#### [Problem]
Retype every item below word for word, leaving out the pictures.

--- Data listing Enclosed Below ---

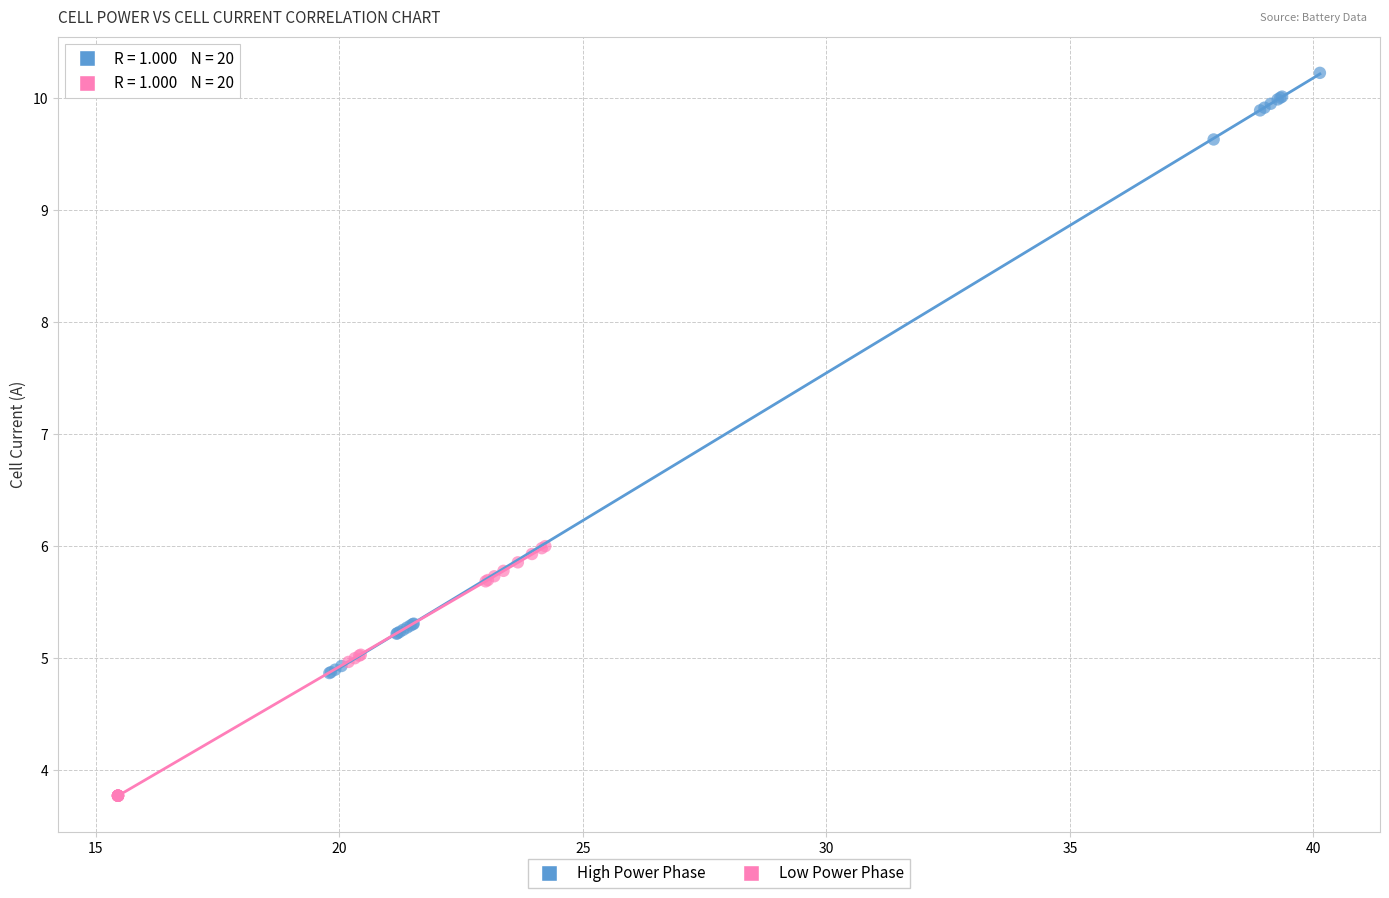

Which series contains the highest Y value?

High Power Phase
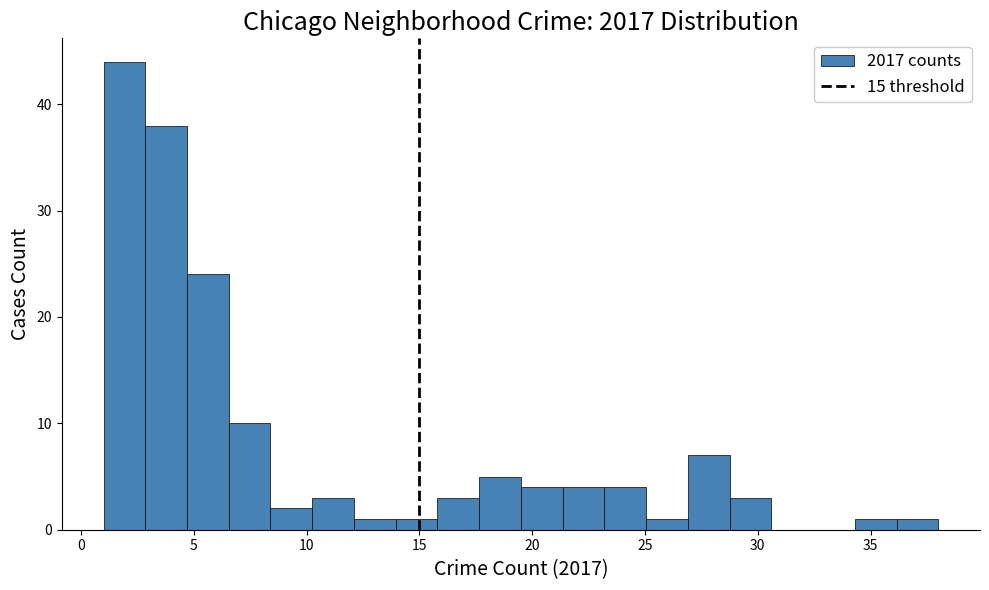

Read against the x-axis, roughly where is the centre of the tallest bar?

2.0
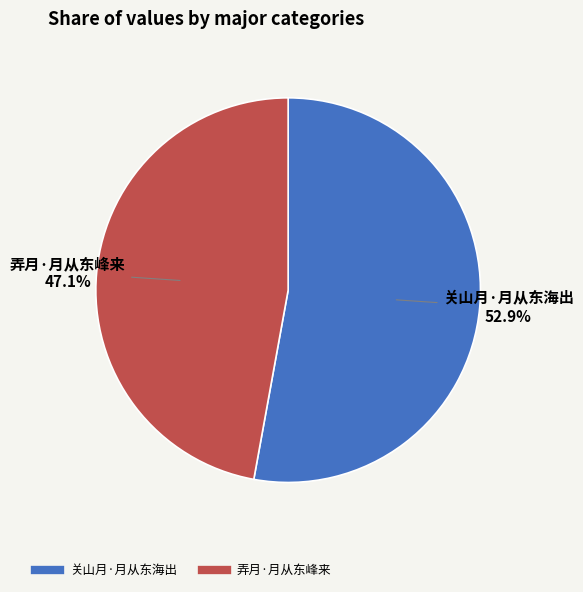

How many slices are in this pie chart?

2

--- End of Enclosed Data listing ---

#### [Answer to the exercise]
Which series contains the highest Y value?

High Power Phase

Read against the x-axis, roughly where is the centre of the tallest bar?

2.0

How many slices are in this pie chart?

2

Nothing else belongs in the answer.